EXERCISES:
**a.** Retype the passage of the ZFS text from "Our theory about" down to "happened to us).".
**b.** In the listing, write out everything from the line containing "Replacement Gazebo Canopies" down to the end, with "shipping" changed to "postage" and all else unchanged. Leave the pictures out.

PAGE TEXT:
========

2009-10-12
ZFS GUIDs vs device names
One thing about ZFS GUIDs that I didn't get around to
covering is when commands like 'zpool status' are misleading you about
the device names that they show.
When things are fine, ie when ZFS can find the GUID that it is looking
for, the device name is correct (in fact hyper-correct, as 'zpool
status' also checks that the device ID is the right one). When things
are not fine, zpool will generally display the device name of the last
device that that GUID was found on; it does so even if the device name
doesn't actually exist on your system at the moment. (iSCSI devices are
good for this, since they can disappear if you sneeze on them.)
(Very recent versions of OpenSolaris will actually display the GUID and then add 'most recently seen on <device>', which is the far more honest and helpful approach. Apparently someone at Sun woke up.)
This usually doesn't matter for doing things to pool devices, because
zpool will use the pool configuration to map device names to the GUIDs
it has to give the kernel. This is what lets you remove nonexistent
devices (or at least usually lets you remove them, there are some just
fixed ZFS bugs concerning removing nonexistent spares). If you have a
situation where the same device name represents two
different GUIDs in the same pool, this breaks down but zpool doesn't
seem to notice. (I think you usually get the GUID of the first instance
of the device name, which is usually the broken one.)
2009-10-08
What is going on with faulted ZFS spares
Suppose that you have several pools with a shared spare disk. One day
you reboot your machine, and suddenly 'zpool status' for most of your
pools starts reporting that your spare is faulted:
# zpool status tank
pool: tank
[...]
config:
NAME STATE READ WRITE CKSUM
[...]
spares
cXtYdZ FAULTED corrupted data
Unless you are running a very recent version of OpenSolaris, you will
probably be unable to zpool remove these faulted spares. If this
happens to you, do not try re-adding the spare(s) to your pools.
What has probably happened to you is a ZFS disk GUID mismatch problem, where the pool configuration claims that the spare should have one GUID but the actual device has a valid ZFS label with another GUID. When the kernel discovers this situation, such as when it brings pools up during boot, it will throw up its hands and declare the spare faulted.
Fortunately, the problem turns out to be easy to cure; all you have to
do is zpool export and then zpool import each affected pool, because
zpool import rewrites the pool's spare configuration to have the spare
device's current GUID during the import process.
(If a spare device has no valid ZFS disk labels, zpool import will
fix that too. It's really a helpful command, perhaps a bit too helpful
in a SAN environment.)
Our theory about how this situation can happen naturally is that there
is some sort of race when adding the same spare to multiple pools in
close succession, such as if you do it from a script. (You can induce
the problem artificially by adding a spare to one pool, destroying its
ZFS disk labels with dd, and then adding it to another
pool, which will create new disk labels with a different GUID.)
The two ways we have seen of having the kernel choke on this situation are to either reboot your machine or to add another spare device to the pools (this apparently causes the kernel to re-check all spare devices and thus notice the inconsistency and fault the affected spares). If you don't reboot your machine or add more spares, a system with this problem can run for months without anything noticing it (which is what happened to us).

========

EXERCISE MATERIALS:
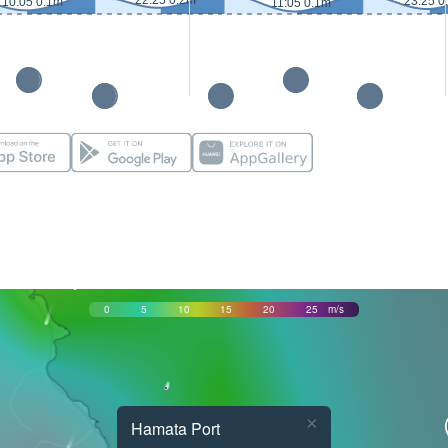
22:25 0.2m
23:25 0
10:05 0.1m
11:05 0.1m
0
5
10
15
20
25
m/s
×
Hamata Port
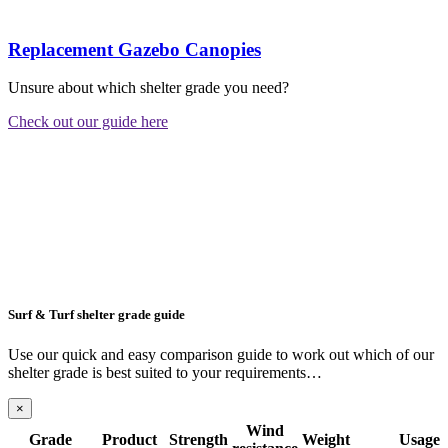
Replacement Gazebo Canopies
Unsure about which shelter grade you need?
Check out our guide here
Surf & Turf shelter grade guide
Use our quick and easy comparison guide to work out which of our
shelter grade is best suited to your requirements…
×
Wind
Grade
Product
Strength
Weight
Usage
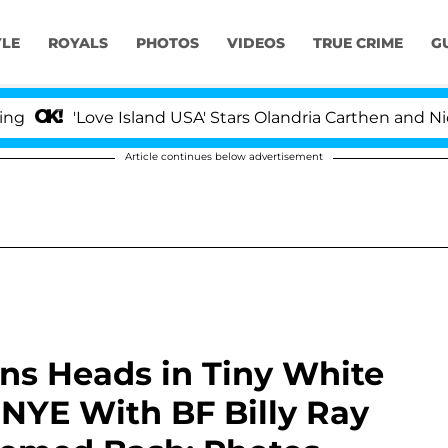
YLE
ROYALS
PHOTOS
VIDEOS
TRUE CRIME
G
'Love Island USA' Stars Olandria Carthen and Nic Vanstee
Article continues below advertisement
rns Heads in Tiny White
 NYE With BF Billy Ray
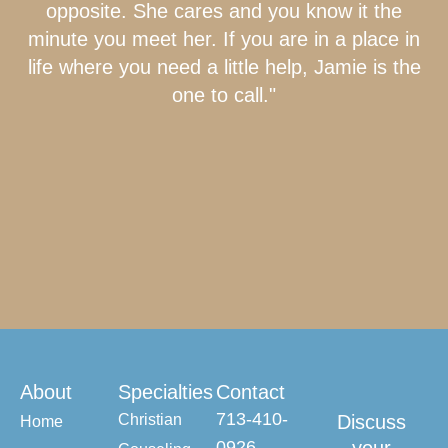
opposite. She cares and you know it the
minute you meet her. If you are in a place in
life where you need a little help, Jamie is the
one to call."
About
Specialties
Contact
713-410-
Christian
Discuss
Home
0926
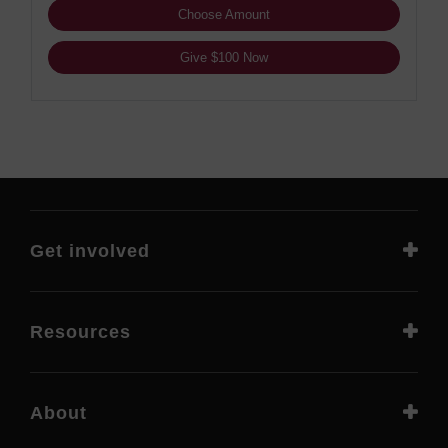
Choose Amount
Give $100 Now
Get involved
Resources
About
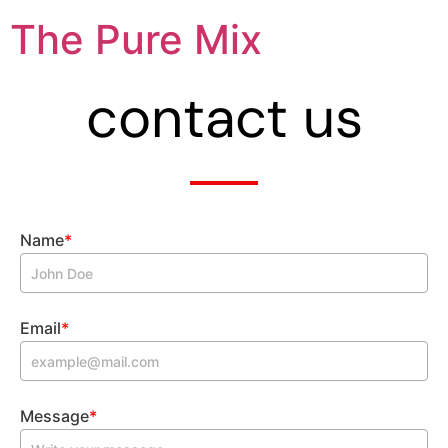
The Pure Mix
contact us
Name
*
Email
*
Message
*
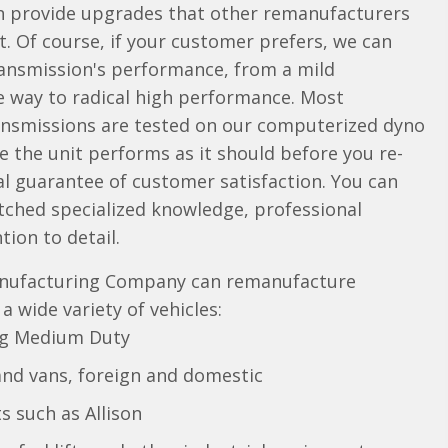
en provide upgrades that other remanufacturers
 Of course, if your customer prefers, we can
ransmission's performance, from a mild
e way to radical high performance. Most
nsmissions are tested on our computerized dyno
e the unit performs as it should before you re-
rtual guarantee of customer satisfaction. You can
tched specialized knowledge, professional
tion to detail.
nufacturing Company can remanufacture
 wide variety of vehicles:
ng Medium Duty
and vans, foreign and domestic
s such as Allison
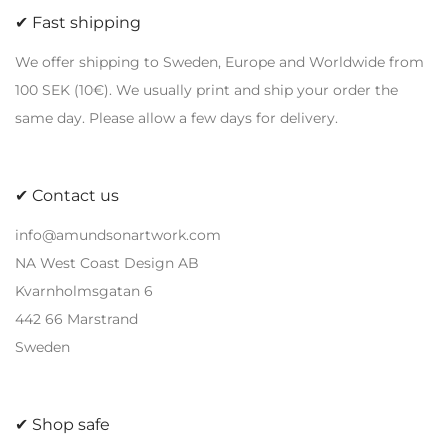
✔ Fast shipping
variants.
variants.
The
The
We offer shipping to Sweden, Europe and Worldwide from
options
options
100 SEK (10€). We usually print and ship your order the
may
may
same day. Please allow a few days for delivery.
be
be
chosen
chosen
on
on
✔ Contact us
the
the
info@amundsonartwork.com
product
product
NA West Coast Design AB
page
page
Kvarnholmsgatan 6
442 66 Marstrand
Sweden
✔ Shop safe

========

ANSWERS BY ITEM:
**a.**
Our theory about how this situation can happen naturally is that there
is some sort of race when adding the same spare to multiple pools in
close succession, such as if you do it from a script. (You can induce
the problem artificially by adding a spare to one pool, destroying its
ZFS disk labels with dd, and then adding it to another
pool, which will create new disk labels with a different GUID.)
The two ways we have seen of having the kernel choke on this situation are to either reboot your machine or to add another spare device to the pools (this apparently causes the kernel to re-check all spare devices and thus notice the inconsistency and fault the affected spares). If you don't reboot your machine or add more spares, a system with this problem can run for months without anything noticing it (which is what happened to us).

**b.**
Replacement Gazebo Canopies
Unsure about which shelter grade you need?
Check out our guide here
Surf & Turf shelter grade guide
Use our quick and easy comparison guide to work out which of our
shelter grade is best suited to your requirements…
×
Wind
Grade
Product
Strength
Weight
Usage
YLE
ROYALS
PHOTOS
VIDEOS
TRUE CRIME
G
'Love Island USA' Stars Olandria Carthen and Nic Vanstee
Article continues below advertisement
rns Heads in Tiny White
 NYE With BF Billy Ray
opposite. She cares and you know it the
minute you meet her. If you are in a place in
life where you need a little help, Jamie is the
one to call."
About
Specialties
Contact
713-410-
Christian
Discuss
Home
0926
Choose Amount
Give $100 Now
Get involved
Resources
About
The Pure Mix
contact us
Name
*
Email
*
Message
*
en provide upgrades that other remanufacturers
 Of course, if your customer prefers, we can
ransmission's performance, from a mild
e way to radical high performance. Most
nsmissions are tested on our computerized dyno
e the unit performs as it should before you re-
rtual guarantee of customer satisfaction. You can
tched specialized knowledge, professional
tion to detail.
nufacturing Company can remanufacture
 wide variety of vehicles:
ng Medium Duty
and vans, foreign and domestic
s such as Allison
✔ Fast postage
variants.
variants.
The
The
We offer postage to Sweden, Europe and Worldwide from
options
options
100 SEK (10€). We usually print and ship your order the
may
may
same day. Please allow a few days for delivery.
be
be
chosen
chosen
on
on
✔ Contact us
the
the
info@amundsonartwork.com
product
product
NA West Coast Design AB
page
page
Kvarnholmsgatan 6
442 66 Marstrand
Sweden
✔ Shop safe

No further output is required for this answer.